2.4 Autoradiography

Another set of the same brains was used to visualize oxytocin receptor (OTR) density in the hippocampus (figure 2). We evaluated OTR because receptor density is relatively stable in adults (Ophir et al., 2013) and because receptors are often regarded as the targets of selection (Ketterson and Nolan Jr, 1999). To visualize OTR, we labeled brain tissue with ¹²⁵I labeled ornithine vasotocin analog ([¹²⁵I]-OVTA); NEX 254, PerkinElmer; Waltham, MA) using our established protocol for autoradiography (Ophir et al., 2009). The radiolabeled slides were exposed to Biomax MS film (GE Healthcare, Buckinghamshire, UK) for 72 hours along side ¹²⁵I microscale standards (American Radiolabeled Chemicals, St. Louis, MO).
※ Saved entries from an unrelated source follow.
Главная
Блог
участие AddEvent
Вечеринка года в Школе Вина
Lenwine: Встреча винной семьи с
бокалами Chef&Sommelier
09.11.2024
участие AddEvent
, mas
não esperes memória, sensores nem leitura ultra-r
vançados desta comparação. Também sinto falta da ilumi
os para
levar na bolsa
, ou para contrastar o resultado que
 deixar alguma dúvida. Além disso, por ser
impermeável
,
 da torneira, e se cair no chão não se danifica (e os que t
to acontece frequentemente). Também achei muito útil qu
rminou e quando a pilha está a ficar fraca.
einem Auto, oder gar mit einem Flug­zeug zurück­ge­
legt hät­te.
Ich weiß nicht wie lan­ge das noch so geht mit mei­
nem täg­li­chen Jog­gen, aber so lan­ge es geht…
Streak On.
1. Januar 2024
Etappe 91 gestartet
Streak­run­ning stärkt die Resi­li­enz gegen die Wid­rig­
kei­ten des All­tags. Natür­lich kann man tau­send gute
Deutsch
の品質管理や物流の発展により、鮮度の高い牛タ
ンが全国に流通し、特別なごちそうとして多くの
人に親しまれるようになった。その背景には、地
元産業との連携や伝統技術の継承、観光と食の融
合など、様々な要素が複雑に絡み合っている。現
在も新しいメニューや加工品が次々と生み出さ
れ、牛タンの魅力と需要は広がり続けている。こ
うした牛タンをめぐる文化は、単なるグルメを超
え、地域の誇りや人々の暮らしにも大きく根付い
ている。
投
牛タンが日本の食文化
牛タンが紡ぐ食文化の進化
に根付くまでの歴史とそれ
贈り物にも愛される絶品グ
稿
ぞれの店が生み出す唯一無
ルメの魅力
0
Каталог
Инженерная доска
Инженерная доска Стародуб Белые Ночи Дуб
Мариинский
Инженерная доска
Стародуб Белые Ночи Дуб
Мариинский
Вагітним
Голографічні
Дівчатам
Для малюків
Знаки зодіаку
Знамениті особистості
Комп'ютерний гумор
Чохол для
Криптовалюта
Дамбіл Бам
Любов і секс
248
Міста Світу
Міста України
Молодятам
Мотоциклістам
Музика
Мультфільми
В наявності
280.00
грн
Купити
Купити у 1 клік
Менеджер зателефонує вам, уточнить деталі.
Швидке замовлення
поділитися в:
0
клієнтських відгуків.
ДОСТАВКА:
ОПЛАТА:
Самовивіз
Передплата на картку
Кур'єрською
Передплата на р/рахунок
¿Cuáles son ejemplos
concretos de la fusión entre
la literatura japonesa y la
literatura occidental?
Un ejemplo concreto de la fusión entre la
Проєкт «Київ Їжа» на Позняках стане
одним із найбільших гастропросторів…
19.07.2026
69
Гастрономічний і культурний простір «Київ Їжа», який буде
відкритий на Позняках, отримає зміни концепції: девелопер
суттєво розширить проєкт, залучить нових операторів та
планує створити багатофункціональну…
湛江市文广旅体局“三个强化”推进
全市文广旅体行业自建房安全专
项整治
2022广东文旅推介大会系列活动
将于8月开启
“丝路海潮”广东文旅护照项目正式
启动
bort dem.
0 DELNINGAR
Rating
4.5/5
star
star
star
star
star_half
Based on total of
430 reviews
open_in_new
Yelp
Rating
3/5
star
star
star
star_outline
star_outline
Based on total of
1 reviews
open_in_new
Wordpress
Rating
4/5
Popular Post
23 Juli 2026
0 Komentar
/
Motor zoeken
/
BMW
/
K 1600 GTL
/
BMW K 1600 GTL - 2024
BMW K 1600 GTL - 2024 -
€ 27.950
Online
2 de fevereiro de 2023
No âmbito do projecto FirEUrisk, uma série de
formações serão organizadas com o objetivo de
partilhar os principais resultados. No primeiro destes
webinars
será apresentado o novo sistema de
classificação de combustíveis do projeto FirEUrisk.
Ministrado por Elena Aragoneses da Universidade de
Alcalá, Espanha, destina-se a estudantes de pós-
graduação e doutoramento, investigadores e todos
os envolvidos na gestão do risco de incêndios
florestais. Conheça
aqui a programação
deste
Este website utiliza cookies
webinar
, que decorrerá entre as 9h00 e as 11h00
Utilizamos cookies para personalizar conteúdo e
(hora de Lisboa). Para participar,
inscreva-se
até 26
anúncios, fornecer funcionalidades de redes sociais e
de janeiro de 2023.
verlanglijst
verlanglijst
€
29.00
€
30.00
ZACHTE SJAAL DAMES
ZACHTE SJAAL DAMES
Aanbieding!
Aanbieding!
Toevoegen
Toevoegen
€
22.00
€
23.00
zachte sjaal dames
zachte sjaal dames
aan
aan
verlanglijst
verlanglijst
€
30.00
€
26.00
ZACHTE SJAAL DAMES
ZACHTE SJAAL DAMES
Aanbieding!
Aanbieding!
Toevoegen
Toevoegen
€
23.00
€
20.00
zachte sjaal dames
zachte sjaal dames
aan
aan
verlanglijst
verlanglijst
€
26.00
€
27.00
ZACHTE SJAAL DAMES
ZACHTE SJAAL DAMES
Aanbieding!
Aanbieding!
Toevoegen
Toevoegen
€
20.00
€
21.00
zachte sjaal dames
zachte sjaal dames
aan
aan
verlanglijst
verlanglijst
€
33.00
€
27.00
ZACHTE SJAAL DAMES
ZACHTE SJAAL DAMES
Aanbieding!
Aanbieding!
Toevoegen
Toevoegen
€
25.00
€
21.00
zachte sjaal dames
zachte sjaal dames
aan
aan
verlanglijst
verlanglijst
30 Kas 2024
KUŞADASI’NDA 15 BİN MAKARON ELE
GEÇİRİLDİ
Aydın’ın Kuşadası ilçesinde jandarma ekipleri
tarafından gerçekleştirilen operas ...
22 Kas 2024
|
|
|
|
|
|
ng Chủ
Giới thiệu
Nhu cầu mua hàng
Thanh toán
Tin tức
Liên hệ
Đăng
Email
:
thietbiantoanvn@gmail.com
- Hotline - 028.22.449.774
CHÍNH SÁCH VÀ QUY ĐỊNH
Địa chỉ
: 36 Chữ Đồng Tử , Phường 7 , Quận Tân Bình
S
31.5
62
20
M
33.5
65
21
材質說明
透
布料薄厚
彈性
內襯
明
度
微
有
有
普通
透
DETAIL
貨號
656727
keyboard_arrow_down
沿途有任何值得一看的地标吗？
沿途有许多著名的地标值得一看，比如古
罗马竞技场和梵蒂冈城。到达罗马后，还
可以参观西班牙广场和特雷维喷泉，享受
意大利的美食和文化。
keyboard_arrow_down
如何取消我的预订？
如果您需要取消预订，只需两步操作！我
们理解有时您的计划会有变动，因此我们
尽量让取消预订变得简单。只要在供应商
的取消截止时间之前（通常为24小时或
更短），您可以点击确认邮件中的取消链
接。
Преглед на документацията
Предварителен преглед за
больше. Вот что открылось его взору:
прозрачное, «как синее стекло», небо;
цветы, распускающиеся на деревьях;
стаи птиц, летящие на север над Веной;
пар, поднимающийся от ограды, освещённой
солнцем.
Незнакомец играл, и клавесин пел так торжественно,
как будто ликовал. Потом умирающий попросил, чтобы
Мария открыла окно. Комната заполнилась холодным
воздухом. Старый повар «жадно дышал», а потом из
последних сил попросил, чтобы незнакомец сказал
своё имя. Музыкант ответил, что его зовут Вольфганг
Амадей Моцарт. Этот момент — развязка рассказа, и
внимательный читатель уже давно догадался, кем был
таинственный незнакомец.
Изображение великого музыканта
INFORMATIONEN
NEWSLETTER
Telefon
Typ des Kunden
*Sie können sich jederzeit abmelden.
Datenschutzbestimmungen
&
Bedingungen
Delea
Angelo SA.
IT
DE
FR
Films were developed and digitized using a Microtek Scanner (Microtek, Santa Fe Springs, CA) and then scored using ImageJ. Localization of OTR expression in the hippocampus was identified using the rat brain atlas (Paxinos et al., 2009) and cresyl violet stained sections as guides. We measured optical density for the hippocampus for each bilateral section. We also measured nonspecific binding on each section by measuring the background levels of cortex (bilaterally) in areas that do not express OTR. OTR density was estimated by converting the optical density of exposed film into disintegrations per minute (dpm) in tissue equivalence (TE) estimated from 1mg in rat brain (dpm/mg TE). The optical density for each section was then averaged and adjusted to represent specific binding by subtracting nonspecific binding from total binding.